Mark: What tool created the biggest unlocking moment for your team?
Chris: The accountability chart. It gave us real structure. Also, Level 10 Meetings. Our old meetings were three hours long and accomplished nothing. Level 10s changed everything.
Mark: At what point did you realize you wanted Ken’s job?
Chris: Seeing the impact he had and realizing I could make a bigger difference helping many companies instead of just one. But the real turning point was a clarity break in 2020. I was working nonstop, and my wife told me she and the kids had a routine, and when I was around, I disrupted it. It made me feel like an outsider in my own family.
That hit me hard. I realized I needed to make a change. I decided to start my own practice, talked it through with my wife, and she supported me completely. Now my life is completely different. I’m there for my family. I had bro time every morning with my son before school. Everything changed.
Mark: That’s such a powerful story.
Chris: It really is. My life is balanced now. I wouldn’t trade it for anything.
Living the EOS Life
34:50
Mark: Where do you see yourself going with your EOS Implementer business?
Chris: I don’t see myself doing anything else. I love being an EOS Implementer. I’m focused on mastery and doing great work with my clients. I joke with my kids about opening a restaurant someday, but I’m not ready to lose a couple million dollars. I’m happy where I am.

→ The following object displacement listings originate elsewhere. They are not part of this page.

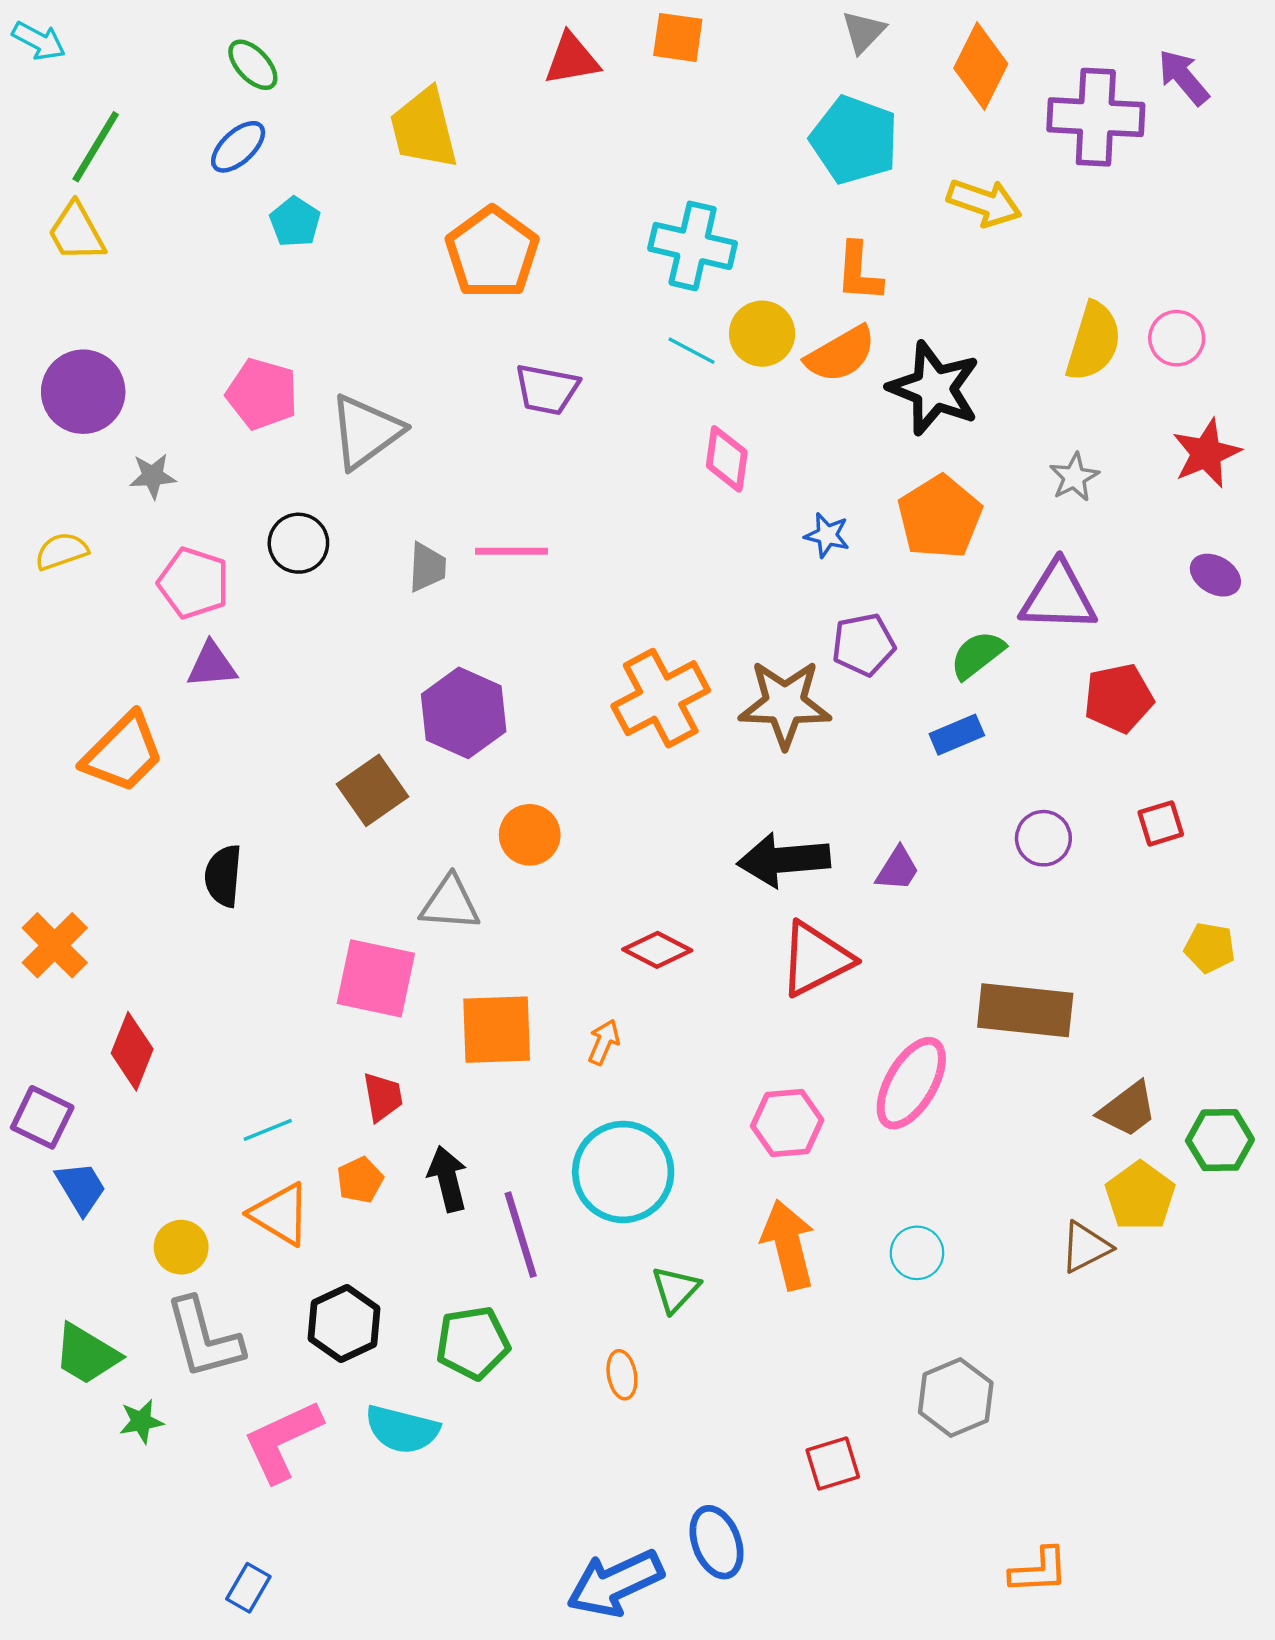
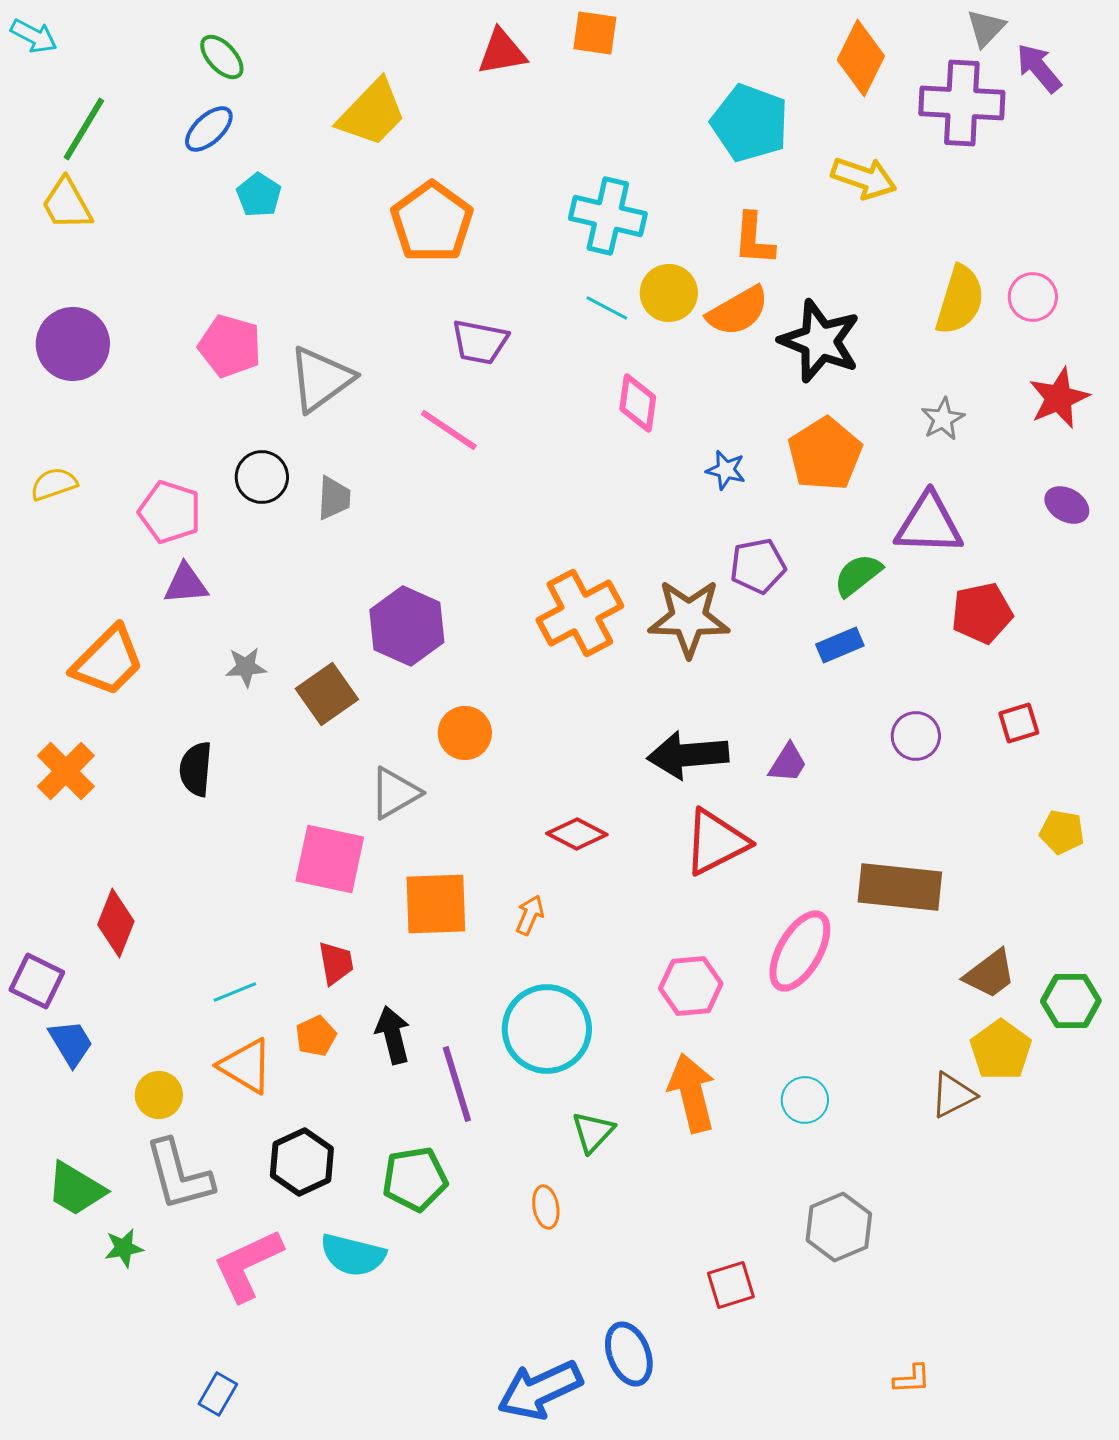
gray triangle: (863, 32) -> (986, 28), moved
yellow trapezoid: (424, 129) -> (372, 113), turned -122
gray star: (153, 476) -> (246, 667), moved
pink line: (511, 551) -> (449, 430), moved, turned 34
gray trapezoid: (427, 567) -> (334, 498), moved
gray triangle: (450, 903) -> (395, 793), turned -34
orange cross: (55, 945) -> (66, 771), moved
orange L-shape: (1039, 1571) -> (912, 1379), size x0.7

Mark: The EOS life is really a byproduct of discipline. What habits make that possible for you?
Chris: Structure and discipline. My calendar is everything. It’s color-coded and precise. My assistant helps manage it exactly how I like it. I plan my week every Monday morning, hold a Level 10 with my assistant, and structure my days—from workouts to family time to work. When I feel off track, I go back to the calendar.
Mark: Have you always been this disciplined?
Chris: Parts of it, but being an Implementer gave me more control. Reading Seven Habits of Highly Effective People, implementing EOS, and having a personal VTO added more layers of structure.
Mark: What are the last books you’ve read?
Chris: Outlive by Peter Attia. It really changed how I think about sleep and emotional health. I’m also reading The Untethered Soul. Both have been impactful.
Mark: Chris, thank you for sharing your story. Congratulations on your journey.
Chris: Thank you. I’m grateful for the EOS community and for Gino creating this system. I’m so happy to be part of it and to live the EOS life.
Mark: Thank you for coming on the show. We’ll see you at a QC sometime.